Hai trovato difficoltà nel cambiare stile di vita? «Difficoltà per la lingua, il clima, però non particolarmente. Sono una persona elastica e lungimirante, preferisco farmi in quattro sapendo di avere la possibilità di “successo” piuttosto che stare in Sardegna, nelle mie strade, fra la mia gente, con la mia lingua e il mio cibo, ma senza essere stimolata a cambiare. Berlino è una città che aiuta, molto vitale e giovane, tra l’altro multietnica. Figurati che quasi il 50% della popolazione è straniera».

Sappiamo che l’Ataya Caffè è un posto davvero particolare, cosa proponete nel vostro locale? «È un concept mio e di mio marito, che è senegalese. Abitavamo a Cagliari e poi abbiamo unito gli interessi, essendo io lo chef e lui un grande cuoco, casalingo, ma bravissimo in cucina. Il nostro è un locale vegano e vegetariano, proponiamo una cucina che è un misto tra cucina della tradizione sarda in chiave vegana e poi dei piatti dell’Africa dell’ovest. Un menù del giorno da noi potrebbe essere: pane frattau vegano oppure african ball. Ogni giorno scegliamo cinque o sei piatti, di cui quattro italiani e due africani, sempre vegetariani o vegani, quindi ad esempio malloreddus alla campidanese con il ragù di seitan. È sempre tutto fresco fatto con prodotti di giornata e sardi».

Da cosa è partita l’idea di proporre una cucina naturale? «È partita dal fatto che io sono una cuoca vegana/vegetariana e con mio marito, unendo le cose, abbiamo deciso di creare la cosa più naturale possibile. Per noi è uno stile di vita, un modo particolare di vedere la ristorazione, creando un locale nel quale sentirsi nel salone di casa propria. È un concetto un po’ diverso di locale. Stiamo avendo un discreto successo con i blog: da gennaio del 2019 saremo nominati nella guida Lonely Planet. La pubblicità che abbiamo è data dai blogger e gli interessati che postano recensioni e foto dei nostri piatti e del locale su Internet».

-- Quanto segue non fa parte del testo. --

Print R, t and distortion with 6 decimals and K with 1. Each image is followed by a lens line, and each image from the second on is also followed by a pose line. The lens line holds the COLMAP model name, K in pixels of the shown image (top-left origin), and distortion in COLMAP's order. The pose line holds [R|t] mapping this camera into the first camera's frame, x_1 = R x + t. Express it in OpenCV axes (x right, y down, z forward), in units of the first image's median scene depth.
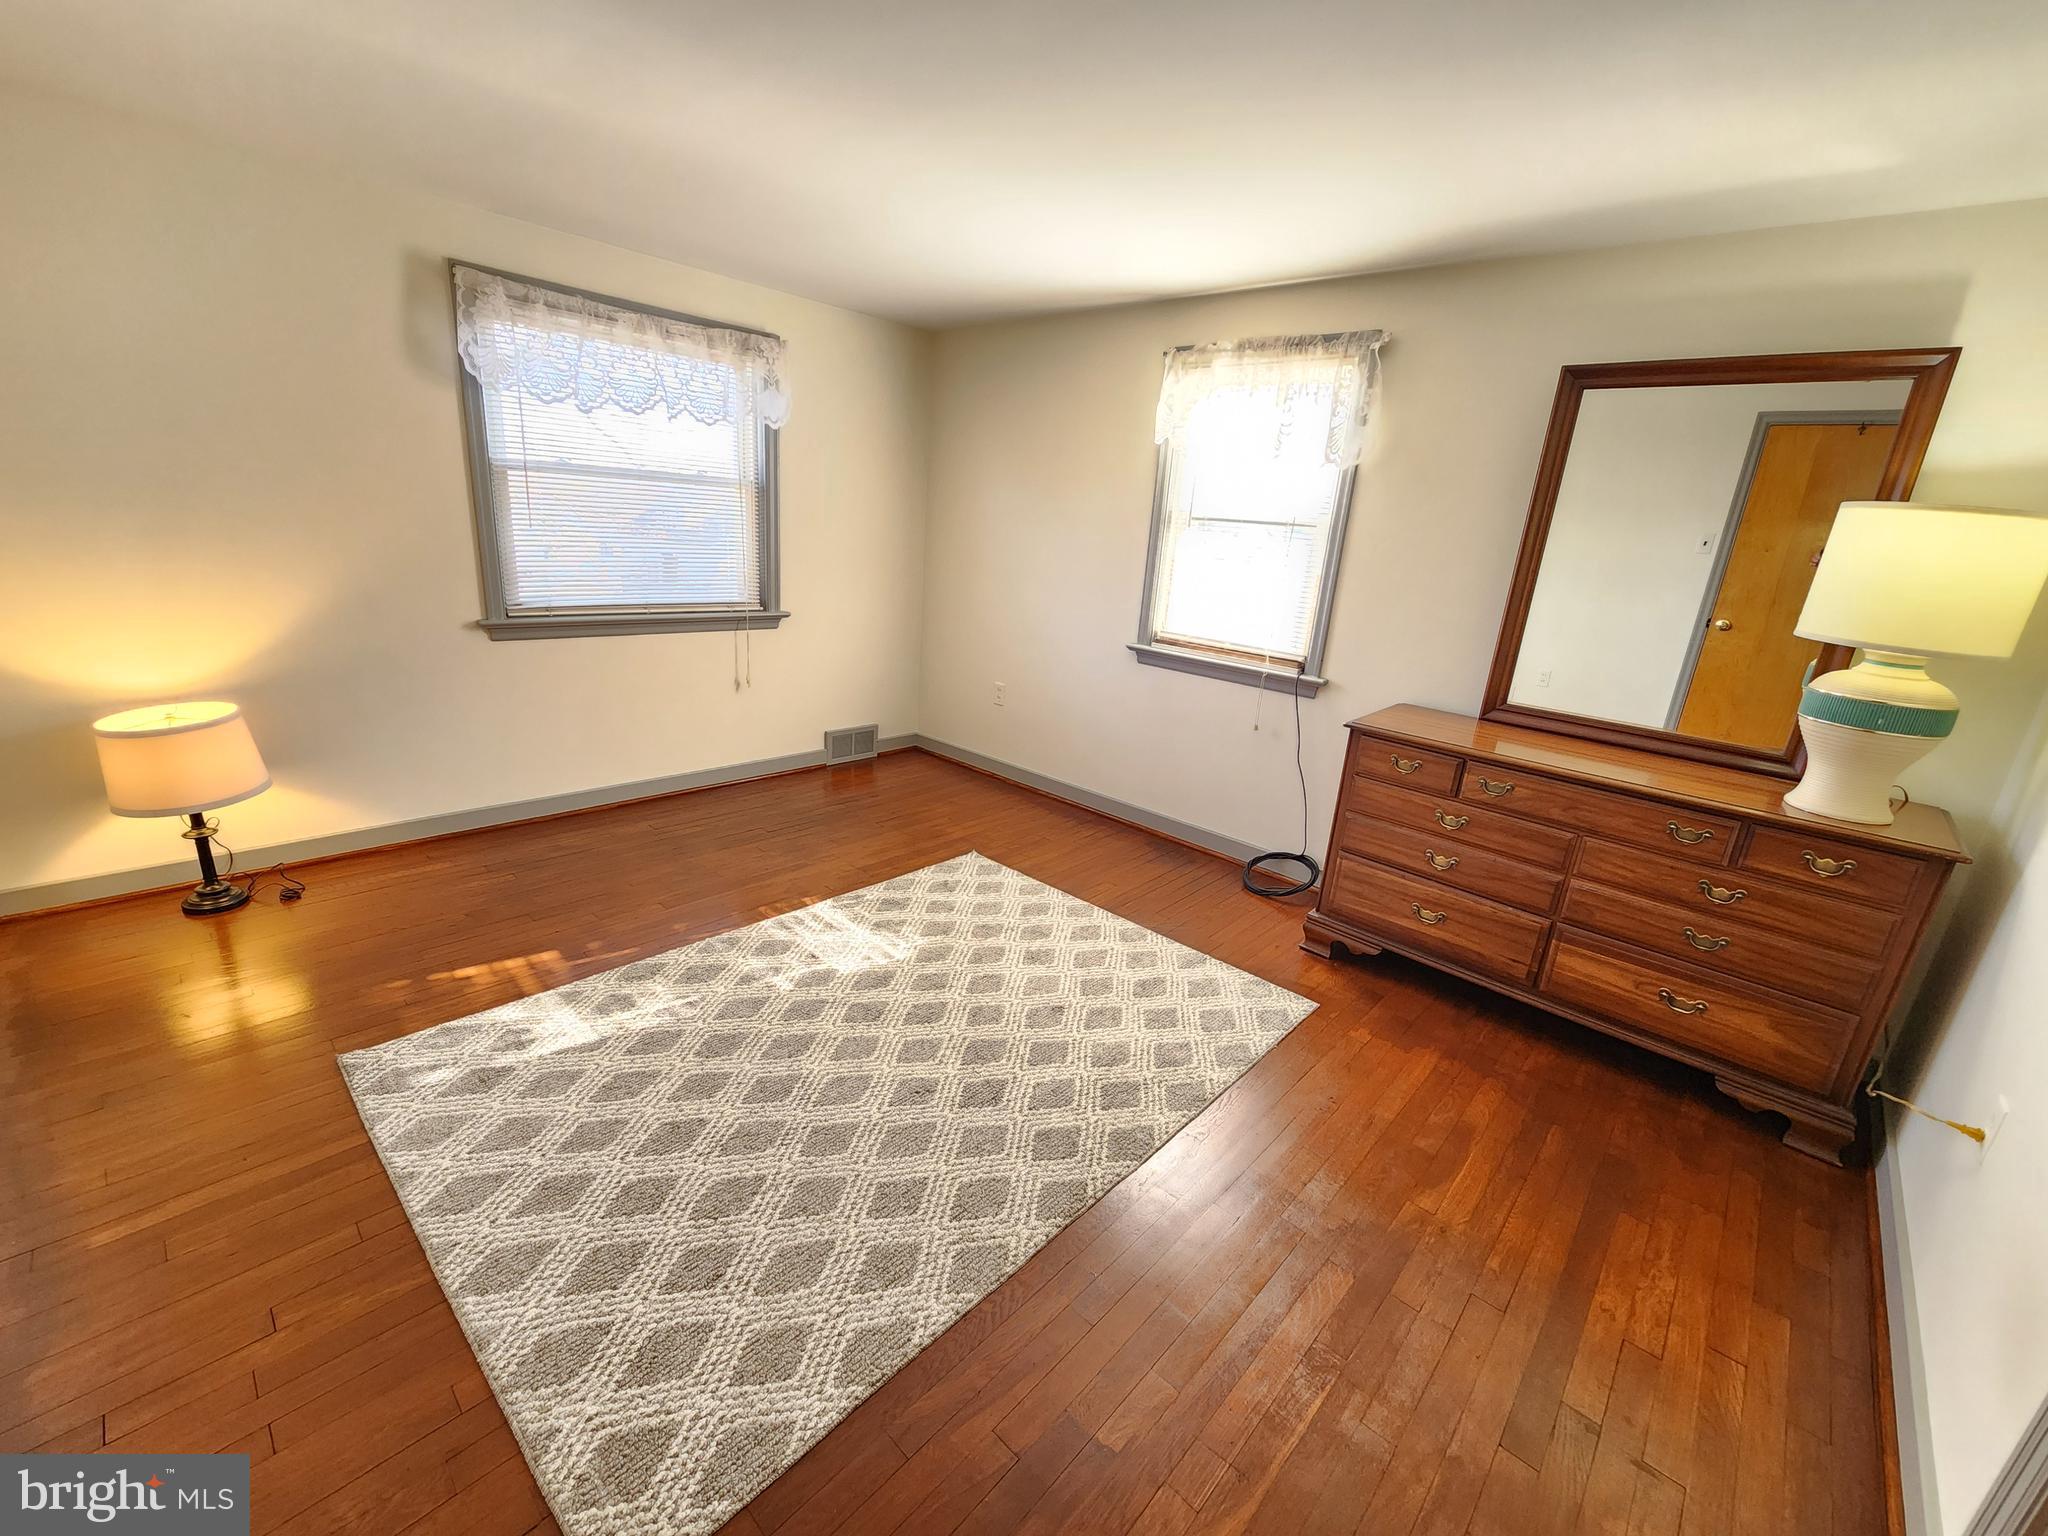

Quali sono i vostri piatti più apprezzati? «Decisamente i culurgiones di patate e menta, ma anche l’African ball, un piatto africano rivisitato da noi. Piace molto anche la lasagna di pane carasau, che è un misto fra una lasagna e le melanzane alla parmigiana. A livello di dolci, piacciono moltissimo i mostaccioli di Oristano, che in realtà sono proprio vegani e i clienti li mangiano come se fossero meringhe alla panna!»

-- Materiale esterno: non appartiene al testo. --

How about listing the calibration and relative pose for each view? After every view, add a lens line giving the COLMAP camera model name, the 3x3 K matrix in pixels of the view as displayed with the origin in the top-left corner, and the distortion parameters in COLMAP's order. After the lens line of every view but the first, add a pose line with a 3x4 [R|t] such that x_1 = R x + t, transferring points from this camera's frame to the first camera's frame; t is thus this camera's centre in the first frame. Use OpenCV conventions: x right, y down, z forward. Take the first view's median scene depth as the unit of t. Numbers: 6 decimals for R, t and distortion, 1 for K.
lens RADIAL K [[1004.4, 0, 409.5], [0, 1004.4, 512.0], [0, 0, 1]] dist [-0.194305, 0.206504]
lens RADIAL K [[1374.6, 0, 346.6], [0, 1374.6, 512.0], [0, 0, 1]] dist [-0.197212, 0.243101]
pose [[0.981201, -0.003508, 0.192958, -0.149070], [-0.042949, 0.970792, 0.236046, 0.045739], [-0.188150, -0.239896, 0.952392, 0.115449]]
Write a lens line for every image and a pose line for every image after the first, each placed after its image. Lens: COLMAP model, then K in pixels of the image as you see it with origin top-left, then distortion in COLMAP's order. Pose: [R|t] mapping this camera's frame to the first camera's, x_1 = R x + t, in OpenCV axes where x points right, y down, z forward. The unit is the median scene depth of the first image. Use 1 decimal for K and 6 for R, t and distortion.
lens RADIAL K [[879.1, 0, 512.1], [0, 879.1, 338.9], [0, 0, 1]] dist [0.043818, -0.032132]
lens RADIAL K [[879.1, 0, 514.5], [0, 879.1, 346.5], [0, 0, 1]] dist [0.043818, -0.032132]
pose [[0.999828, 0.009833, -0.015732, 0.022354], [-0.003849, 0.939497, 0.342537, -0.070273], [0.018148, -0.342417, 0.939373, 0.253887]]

Avete un sogno nel cassetto? «Il nostro sogno è quello di aprire un Ataya in un altra zona di Berlino, Kreuzberg, che praticamente è un quartiere più multietnico e colorato rispetto a quello in cui siamo ora, nel vecchio est, più benestante prevalentemente popolato da famiglie. Mi piacerebbe molto per sperimentare un altro tipo di vivacità».

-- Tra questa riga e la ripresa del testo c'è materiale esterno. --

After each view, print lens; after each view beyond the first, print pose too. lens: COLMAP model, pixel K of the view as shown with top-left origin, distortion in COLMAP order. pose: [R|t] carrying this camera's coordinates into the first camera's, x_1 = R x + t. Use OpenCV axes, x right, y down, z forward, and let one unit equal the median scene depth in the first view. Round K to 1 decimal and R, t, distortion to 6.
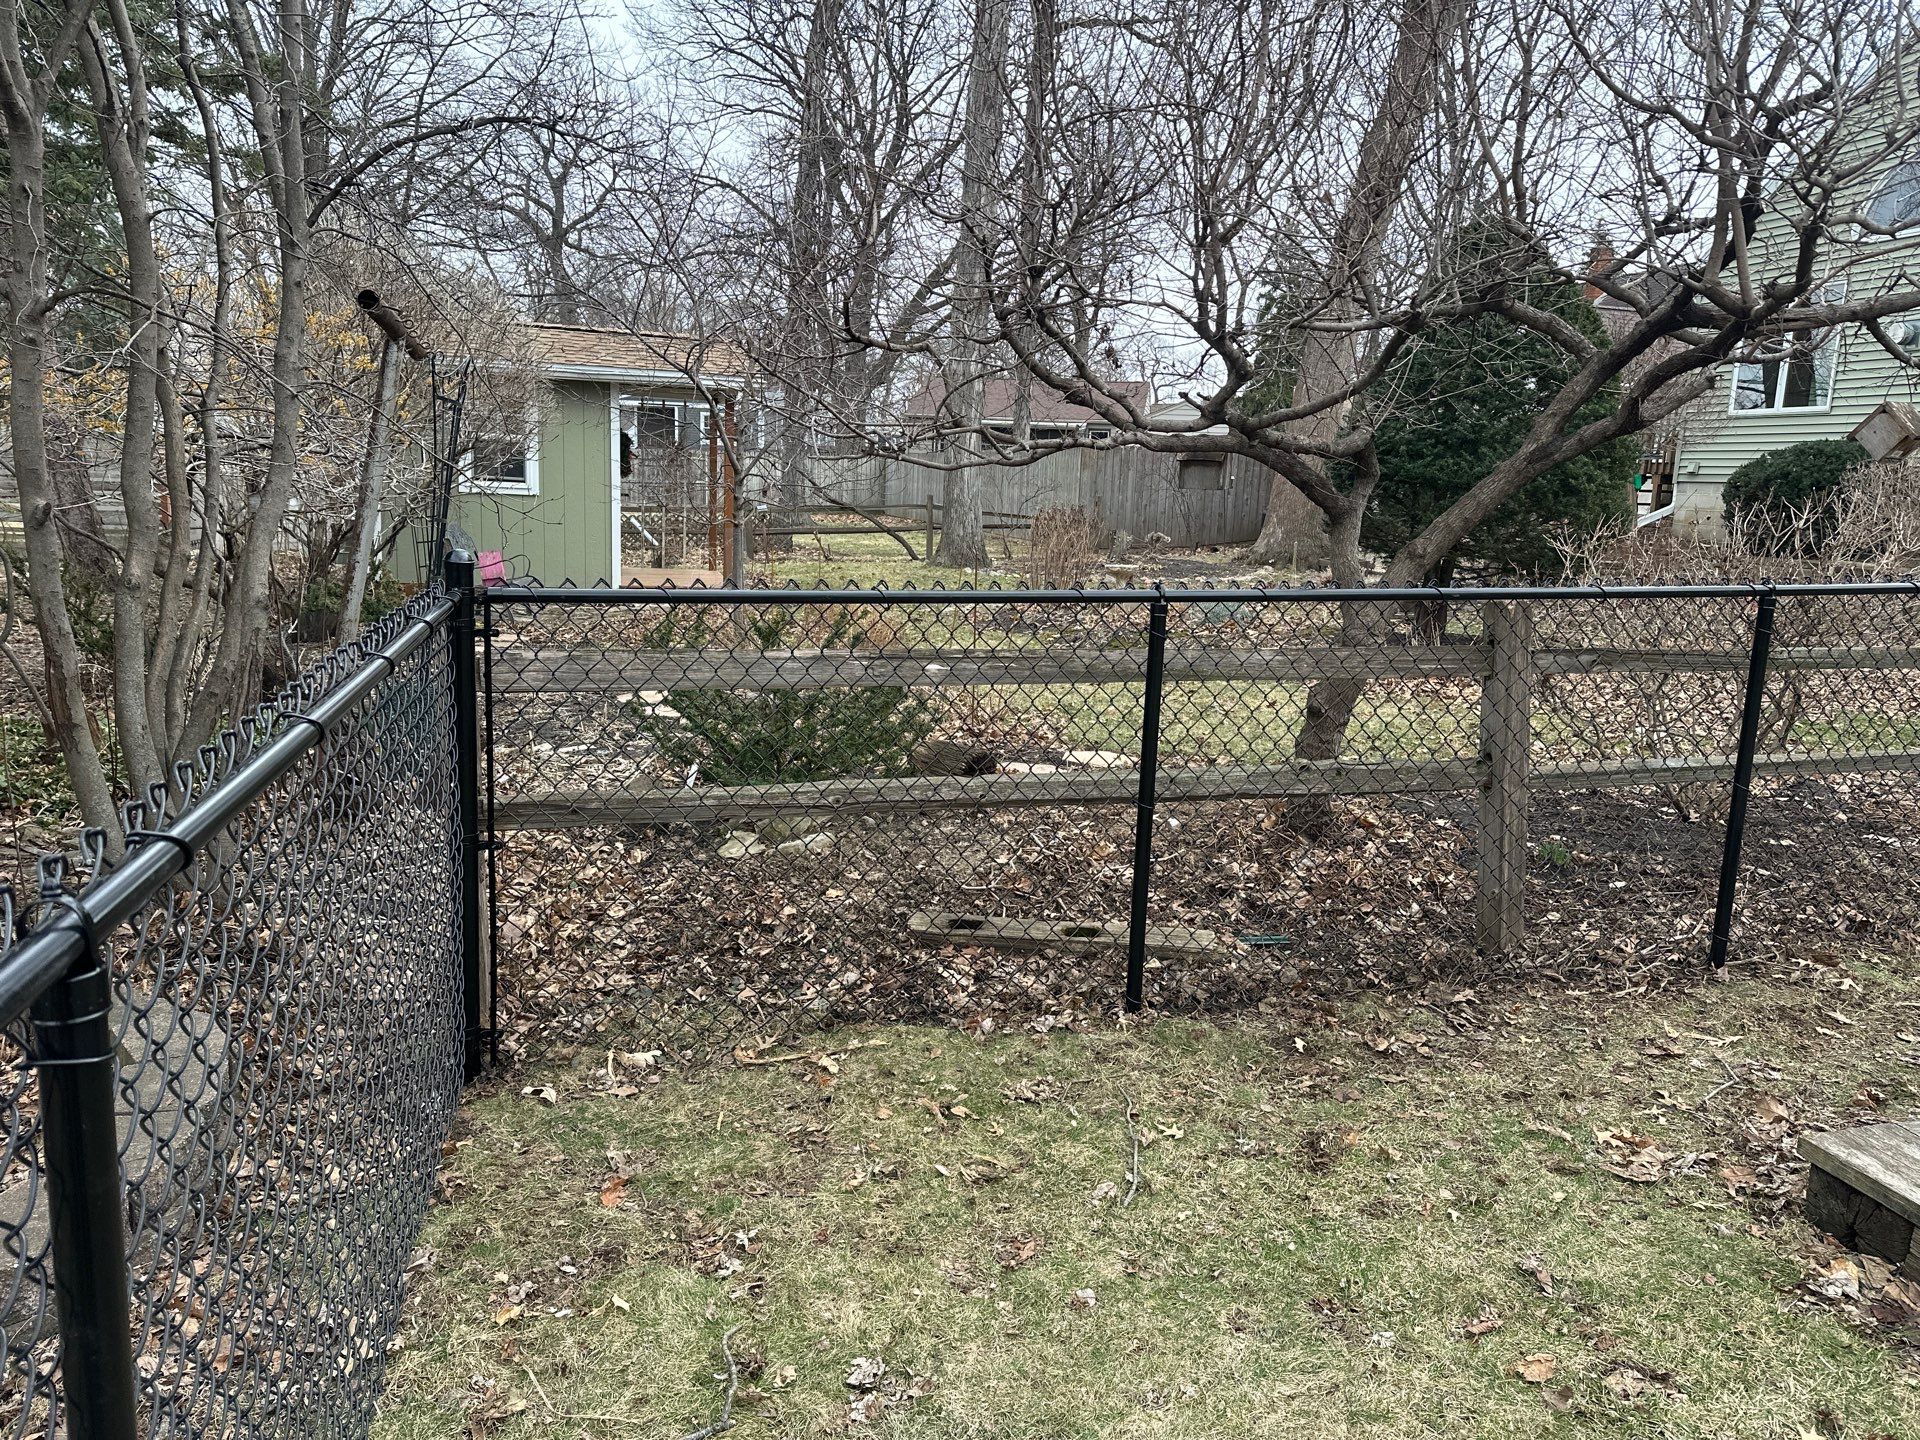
lens RADIAL K [[1337.6, 0, 968.8], [0, 1337.6, 707.4], [0, 0, 1]] dist [0.063089, -0.068684]
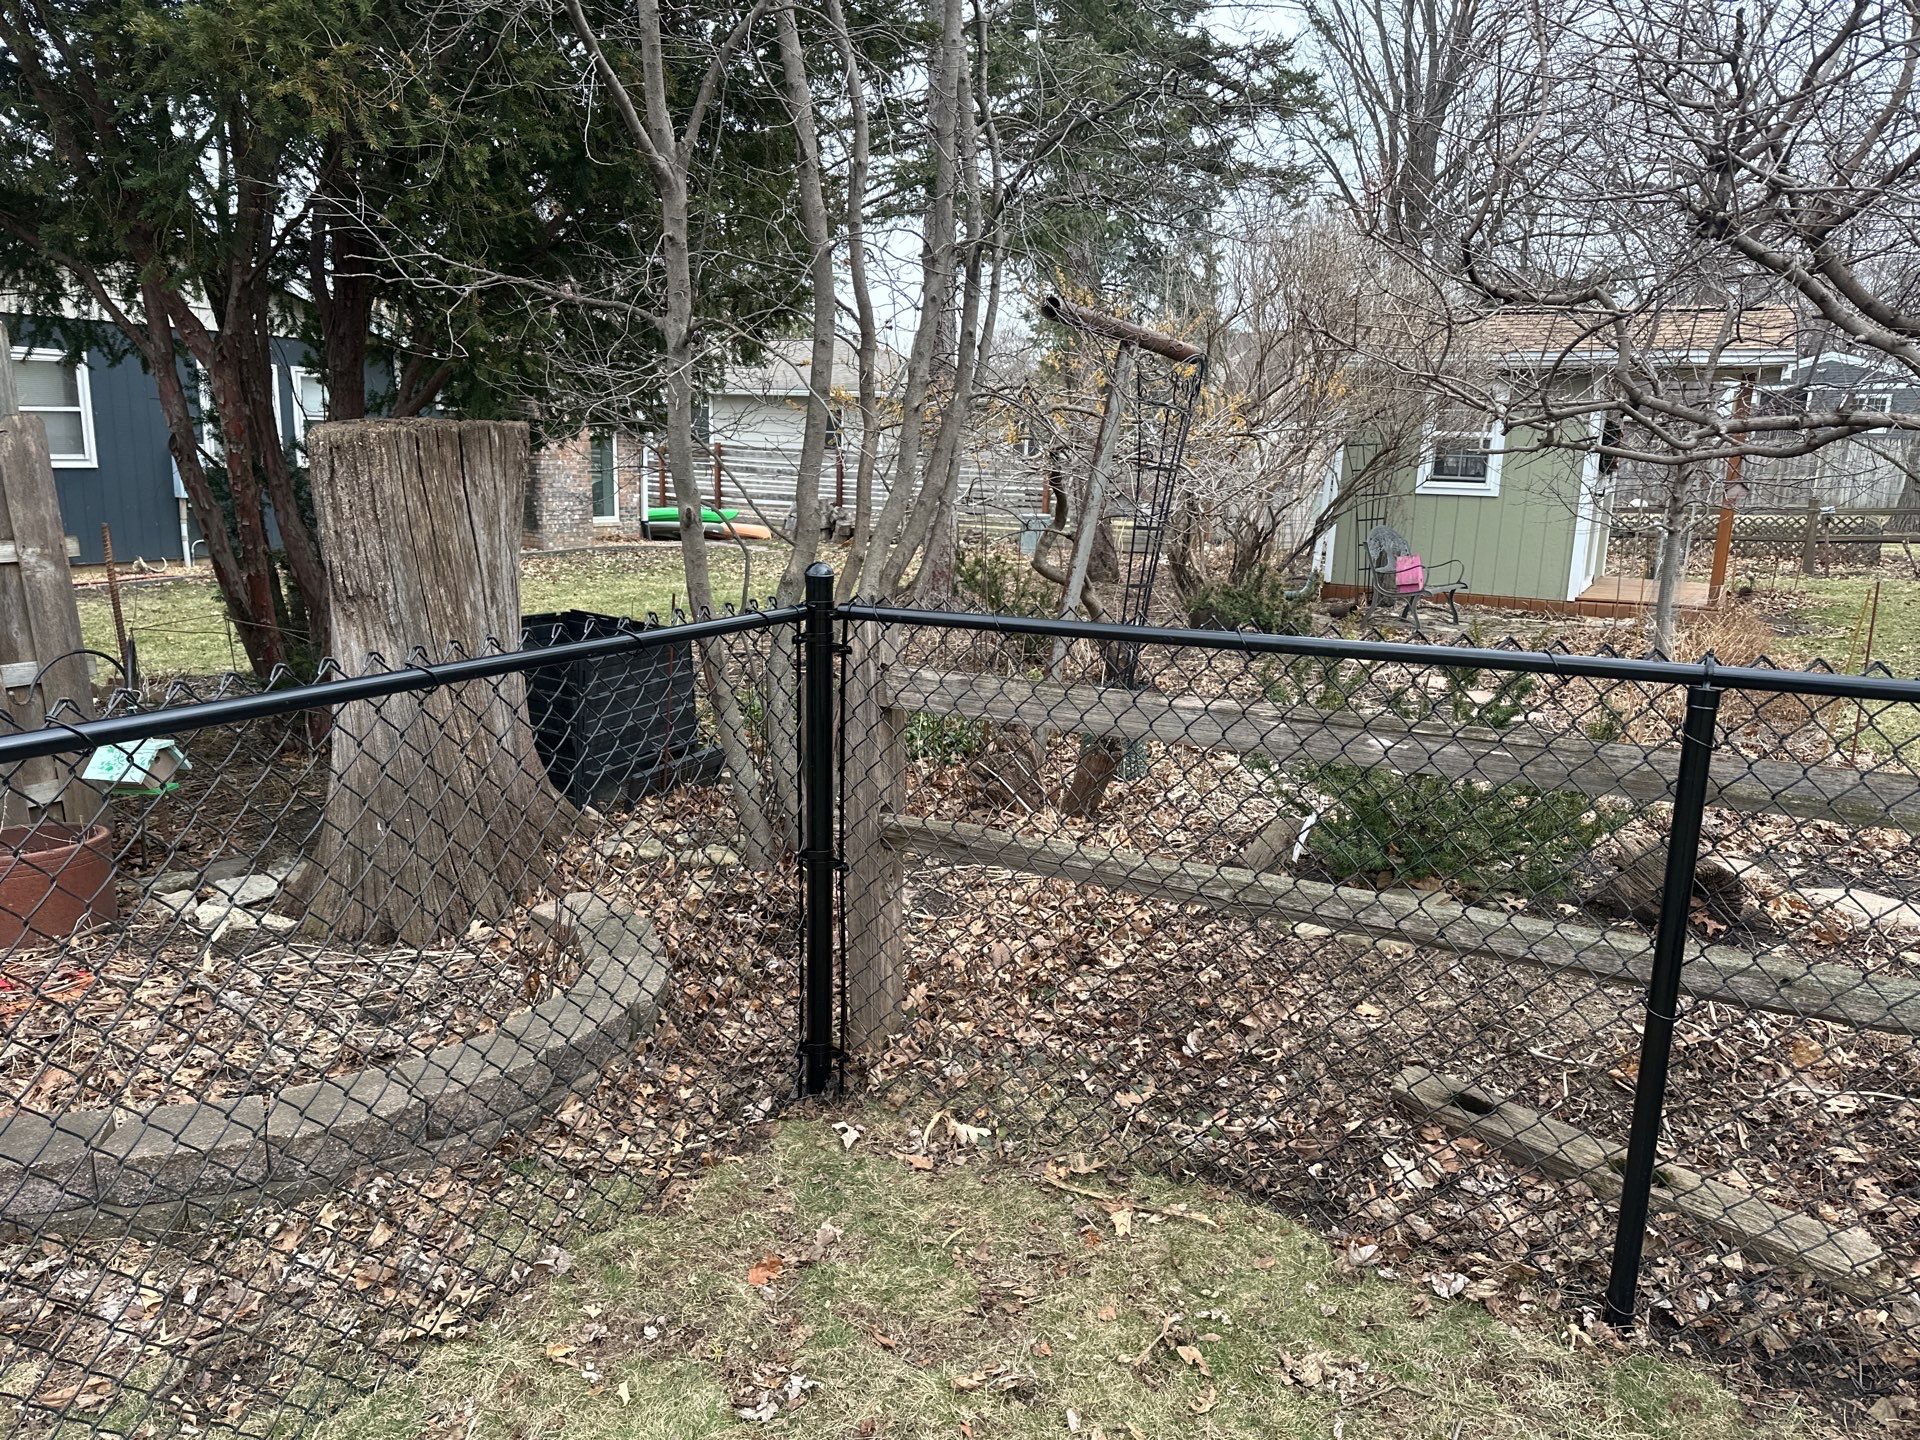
lens RADIAL K [[1337.6, 0, 964.2], [0, 1337.6, 705.2], [0, 0, 1]] dist [0.063089, -0.068684]
pose [[0.704177, 0.111246, -0.701255, 0.339703], [-0.111708, 0.992708, 0.045308, -0.060745], [0.701182, 0.046431, 0.711469, 0.334674]]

Cosa ti manca della Sardegna? «Mi manca il mare, terribilmente, anche se può sembrare una risposta banale. Ma mi manca a volte, e dico a volte, il nostro caos! Sai la vivacità degli italiani? L’altro giorno mi è capitato di trovarmi in un supermercato e ho incrociato fra gli scaffali degli italiani che parlavano tra di loro a voce alta: dei signori che passavano lì vicino hanno detto loro di fare silenzio, un po’ trattandoli come dei bambini e a me ha fatto molto sorridere! Poi chiaramente il sole, visto che ora inizierà il lungo inverno dato dal tramonto nel primo pomeriggio, però tutto viene ripagato dalla bellezza e dalle possibilità di questa meravigliosa città».